The Court clarified, however, that this would not be the case for software that, while intended for use in a medical context, has the sole purpose of archiving, collecting or transmitting data, such as:
- patient medical-data storage software;
- software whose function is limited to indicating to the attending physician the name of the generic drug associated with the one the doctor intends to prescribe; and
- software intended to indicate the contraindications mentioned by the manufacturer of the drug in its instructions for use (paras. 25 and 26).
The action resulting from the objective pursued
Secondly, as regards the condition relating to the action resulting from the objective pursued, the Council of State asked whether software which does not function automatically in or on the human body can be considered a medical device within the meaning of Article 1(2)(a) of Directive 93/42.
In that respect, the Court noted that although the provision in question states that the main action of a medical device ‘in or on the human body’ cannot be obtained exclusively by pharmacological or immunological means, or by metabolism, it does not require that the device itself act directly in or on the human body (para. 28).
The Court thus emphasized the fact that the European legislature intended to focus, when determining whether software should be classified as a medical device, on the purpose of its use and not the manner in which the effect it is capable of producing on or in the human body is likely to materialise (para. 29).
Thus, in order to be classified as a medical device, it is irrelevant if software acts directly or indirectly on the human body; what matters is that it fulfils one or more of the medical purposes set out in the definition of a medical device.
Moreover, the Court added that this interpretation has been confirmed by the Commission Guidelines on the qualification and classification of stand-alone software used in healthcare within the regulatory framework of medical devices, whose objective is to promote a uniform application of the provisions of the Medical Devices Directive throughout the European Union.

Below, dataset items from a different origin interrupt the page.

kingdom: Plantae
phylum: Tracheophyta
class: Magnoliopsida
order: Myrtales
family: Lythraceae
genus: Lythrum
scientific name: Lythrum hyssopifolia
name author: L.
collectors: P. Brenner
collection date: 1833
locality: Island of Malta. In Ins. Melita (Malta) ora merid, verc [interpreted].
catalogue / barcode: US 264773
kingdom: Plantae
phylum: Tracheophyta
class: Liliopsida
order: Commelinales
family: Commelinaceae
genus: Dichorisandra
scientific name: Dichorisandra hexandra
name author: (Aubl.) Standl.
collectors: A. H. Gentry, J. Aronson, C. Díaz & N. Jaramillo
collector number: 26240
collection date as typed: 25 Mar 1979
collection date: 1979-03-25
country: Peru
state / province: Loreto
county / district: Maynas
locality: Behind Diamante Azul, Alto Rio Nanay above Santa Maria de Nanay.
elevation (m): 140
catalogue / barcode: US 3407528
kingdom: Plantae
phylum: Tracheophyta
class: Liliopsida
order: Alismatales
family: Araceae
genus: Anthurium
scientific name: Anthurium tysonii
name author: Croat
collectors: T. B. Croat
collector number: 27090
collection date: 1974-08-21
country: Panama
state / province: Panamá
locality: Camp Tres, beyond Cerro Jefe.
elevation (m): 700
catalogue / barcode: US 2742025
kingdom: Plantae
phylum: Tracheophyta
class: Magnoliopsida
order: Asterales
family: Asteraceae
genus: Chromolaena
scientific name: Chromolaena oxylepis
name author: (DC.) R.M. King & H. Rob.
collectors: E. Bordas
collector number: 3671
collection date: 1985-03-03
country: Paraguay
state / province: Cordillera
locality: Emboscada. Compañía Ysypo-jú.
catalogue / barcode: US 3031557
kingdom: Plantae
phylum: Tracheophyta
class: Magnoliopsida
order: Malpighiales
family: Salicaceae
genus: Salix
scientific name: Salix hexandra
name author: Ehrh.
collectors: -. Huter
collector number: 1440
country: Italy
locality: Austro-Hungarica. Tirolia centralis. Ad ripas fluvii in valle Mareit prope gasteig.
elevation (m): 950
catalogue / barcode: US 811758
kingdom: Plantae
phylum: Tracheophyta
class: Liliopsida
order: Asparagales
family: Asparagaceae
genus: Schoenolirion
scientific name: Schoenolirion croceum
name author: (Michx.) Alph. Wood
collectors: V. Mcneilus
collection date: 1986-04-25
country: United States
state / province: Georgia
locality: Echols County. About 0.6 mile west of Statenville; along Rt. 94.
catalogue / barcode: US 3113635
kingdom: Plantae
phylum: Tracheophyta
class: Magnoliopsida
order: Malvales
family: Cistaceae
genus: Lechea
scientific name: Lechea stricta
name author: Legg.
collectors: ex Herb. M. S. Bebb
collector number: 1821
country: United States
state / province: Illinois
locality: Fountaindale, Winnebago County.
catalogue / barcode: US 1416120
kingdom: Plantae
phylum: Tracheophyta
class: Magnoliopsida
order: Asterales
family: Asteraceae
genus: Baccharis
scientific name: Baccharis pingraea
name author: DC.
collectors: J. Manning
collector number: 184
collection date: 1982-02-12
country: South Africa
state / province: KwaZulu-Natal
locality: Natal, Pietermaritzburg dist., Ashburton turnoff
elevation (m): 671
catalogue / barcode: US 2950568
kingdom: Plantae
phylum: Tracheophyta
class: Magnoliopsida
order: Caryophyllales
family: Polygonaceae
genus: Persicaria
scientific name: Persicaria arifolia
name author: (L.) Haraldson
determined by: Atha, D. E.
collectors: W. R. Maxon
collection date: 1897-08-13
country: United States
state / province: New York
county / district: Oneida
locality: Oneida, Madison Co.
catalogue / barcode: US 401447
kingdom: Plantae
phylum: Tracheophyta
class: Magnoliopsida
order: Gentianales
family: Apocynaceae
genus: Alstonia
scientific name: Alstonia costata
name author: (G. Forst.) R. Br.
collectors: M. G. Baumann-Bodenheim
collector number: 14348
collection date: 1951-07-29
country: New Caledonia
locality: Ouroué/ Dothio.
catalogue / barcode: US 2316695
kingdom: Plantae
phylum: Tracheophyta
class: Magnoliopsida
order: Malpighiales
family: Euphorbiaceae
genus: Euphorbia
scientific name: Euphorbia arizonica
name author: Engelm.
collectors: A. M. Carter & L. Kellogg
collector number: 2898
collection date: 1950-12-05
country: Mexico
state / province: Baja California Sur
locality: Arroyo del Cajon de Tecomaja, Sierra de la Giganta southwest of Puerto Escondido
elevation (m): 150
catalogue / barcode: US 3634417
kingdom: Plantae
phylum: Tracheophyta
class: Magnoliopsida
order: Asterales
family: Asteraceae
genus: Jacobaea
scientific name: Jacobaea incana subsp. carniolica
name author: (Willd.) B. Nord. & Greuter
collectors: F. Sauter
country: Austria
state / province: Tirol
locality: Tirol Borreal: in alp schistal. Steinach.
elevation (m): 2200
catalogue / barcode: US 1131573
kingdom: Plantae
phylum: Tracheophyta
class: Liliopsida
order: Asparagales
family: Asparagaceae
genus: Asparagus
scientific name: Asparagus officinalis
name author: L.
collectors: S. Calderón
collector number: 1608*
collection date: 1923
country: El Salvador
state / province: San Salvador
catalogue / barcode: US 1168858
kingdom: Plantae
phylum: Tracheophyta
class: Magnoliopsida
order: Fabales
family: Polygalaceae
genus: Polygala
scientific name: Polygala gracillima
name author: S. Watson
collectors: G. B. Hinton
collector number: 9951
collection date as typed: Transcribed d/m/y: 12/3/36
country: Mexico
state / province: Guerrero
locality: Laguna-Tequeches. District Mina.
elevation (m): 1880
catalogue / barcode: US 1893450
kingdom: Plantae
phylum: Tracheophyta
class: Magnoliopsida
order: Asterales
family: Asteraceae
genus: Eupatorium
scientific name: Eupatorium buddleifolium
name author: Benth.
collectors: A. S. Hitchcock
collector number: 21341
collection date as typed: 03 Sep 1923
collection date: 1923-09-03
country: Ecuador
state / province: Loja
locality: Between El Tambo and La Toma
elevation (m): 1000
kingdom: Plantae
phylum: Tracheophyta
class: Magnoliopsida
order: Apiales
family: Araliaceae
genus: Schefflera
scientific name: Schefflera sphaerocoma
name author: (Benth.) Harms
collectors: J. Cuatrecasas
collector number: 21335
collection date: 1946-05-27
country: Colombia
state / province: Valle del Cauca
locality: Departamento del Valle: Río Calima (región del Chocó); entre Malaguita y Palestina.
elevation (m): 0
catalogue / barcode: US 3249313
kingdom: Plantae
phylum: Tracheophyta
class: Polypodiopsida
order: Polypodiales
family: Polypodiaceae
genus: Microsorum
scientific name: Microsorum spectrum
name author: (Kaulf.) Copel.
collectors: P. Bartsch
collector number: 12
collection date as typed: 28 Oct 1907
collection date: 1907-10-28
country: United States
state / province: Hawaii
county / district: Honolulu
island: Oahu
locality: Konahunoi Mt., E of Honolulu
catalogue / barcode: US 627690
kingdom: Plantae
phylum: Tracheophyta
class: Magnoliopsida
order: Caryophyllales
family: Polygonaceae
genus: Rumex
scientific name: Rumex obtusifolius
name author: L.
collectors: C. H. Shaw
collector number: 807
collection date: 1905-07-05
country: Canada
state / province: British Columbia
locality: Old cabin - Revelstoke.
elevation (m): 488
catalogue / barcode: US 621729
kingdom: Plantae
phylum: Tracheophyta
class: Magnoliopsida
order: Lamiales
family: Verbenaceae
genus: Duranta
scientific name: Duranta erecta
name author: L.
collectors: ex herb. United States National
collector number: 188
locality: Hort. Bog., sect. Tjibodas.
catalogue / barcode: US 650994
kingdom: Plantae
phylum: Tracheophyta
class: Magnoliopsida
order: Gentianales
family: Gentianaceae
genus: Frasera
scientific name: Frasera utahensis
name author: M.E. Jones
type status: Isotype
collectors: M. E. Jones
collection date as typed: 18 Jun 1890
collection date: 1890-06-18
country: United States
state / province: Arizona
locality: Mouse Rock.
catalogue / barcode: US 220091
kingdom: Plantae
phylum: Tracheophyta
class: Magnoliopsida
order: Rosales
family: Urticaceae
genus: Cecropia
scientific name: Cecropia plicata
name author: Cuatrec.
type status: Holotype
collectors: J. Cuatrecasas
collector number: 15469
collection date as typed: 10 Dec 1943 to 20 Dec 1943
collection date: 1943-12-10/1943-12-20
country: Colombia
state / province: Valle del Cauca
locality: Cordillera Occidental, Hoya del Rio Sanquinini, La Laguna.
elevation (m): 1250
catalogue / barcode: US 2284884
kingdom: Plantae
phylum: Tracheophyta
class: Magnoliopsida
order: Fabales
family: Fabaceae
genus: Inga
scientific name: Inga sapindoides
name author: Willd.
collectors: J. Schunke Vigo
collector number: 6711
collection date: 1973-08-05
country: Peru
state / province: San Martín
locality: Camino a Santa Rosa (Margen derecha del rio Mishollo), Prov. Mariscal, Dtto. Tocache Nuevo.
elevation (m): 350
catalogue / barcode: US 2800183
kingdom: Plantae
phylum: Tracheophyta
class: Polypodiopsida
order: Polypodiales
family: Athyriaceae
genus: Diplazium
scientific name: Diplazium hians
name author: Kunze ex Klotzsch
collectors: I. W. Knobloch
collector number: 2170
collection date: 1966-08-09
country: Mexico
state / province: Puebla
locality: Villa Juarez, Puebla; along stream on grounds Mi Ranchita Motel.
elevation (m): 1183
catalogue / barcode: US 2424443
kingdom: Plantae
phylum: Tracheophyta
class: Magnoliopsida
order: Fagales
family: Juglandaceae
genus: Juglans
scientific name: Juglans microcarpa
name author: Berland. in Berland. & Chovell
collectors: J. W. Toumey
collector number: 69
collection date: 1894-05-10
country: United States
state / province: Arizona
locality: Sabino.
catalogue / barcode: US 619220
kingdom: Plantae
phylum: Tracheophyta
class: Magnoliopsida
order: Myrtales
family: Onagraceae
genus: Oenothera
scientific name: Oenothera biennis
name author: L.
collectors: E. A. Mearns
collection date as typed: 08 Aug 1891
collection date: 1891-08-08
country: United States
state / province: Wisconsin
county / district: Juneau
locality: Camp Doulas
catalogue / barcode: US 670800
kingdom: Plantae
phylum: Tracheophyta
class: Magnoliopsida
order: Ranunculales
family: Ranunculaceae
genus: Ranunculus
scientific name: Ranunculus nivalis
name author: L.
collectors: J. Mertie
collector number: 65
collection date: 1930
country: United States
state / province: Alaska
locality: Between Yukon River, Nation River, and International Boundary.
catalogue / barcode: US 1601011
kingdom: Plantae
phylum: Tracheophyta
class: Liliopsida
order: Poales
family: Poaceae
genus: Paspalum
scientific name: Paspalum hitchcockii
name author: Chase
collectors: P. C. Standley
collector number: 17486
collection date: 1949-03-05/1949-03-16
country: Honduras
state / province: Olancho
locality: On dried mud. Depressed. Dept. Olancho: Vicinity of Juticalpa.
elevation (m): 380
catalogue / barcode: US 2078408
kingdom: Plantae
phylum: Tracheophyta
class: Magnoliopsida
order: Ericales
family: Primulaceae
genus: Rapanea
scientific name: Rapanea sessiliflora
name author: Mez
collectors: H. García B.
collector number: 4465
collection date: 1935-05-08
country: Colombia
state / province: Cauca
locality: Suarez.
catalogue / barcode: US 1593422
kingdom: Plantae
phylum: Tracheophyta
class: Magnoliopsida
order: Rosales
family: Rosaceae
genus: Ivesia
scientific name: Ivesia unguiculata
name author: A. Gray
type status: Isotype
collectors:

It should be recalled that the guidelines indicate that software constitutes a medical device (i) where it is specifically intended by the manufacturer to be used for one of the purposes set out in Article 1(2)(a) of Directive 93/42 and (ii) where it is intended to create or modify medical information, in particular by means of calculation, quantification or comparison of recorded data against certain references, in order to provide information about a particular patient. The guidelines furthermore state that “if the software does not perform an action on data, or performs an action limited to storage, archival, communication, “simple search” or lossless compression (i.e. using a compression procedure that allows the exact reconstruction of the original data) it is not a medical device.”
Having answered the question of whether software can be considered a medical device, the Court then turned to the issue of certification.
The national certification procedure
The Court noted that to the extent software constitutes a medical device, it must bear the CE marking of conformity when it is placed on the market. Once the CE marking has been obtained, the product, having regard to that particular function, may be placed on the market and circulate freely in the European Union. It may not be made subject to additional national certification requirements (para 35).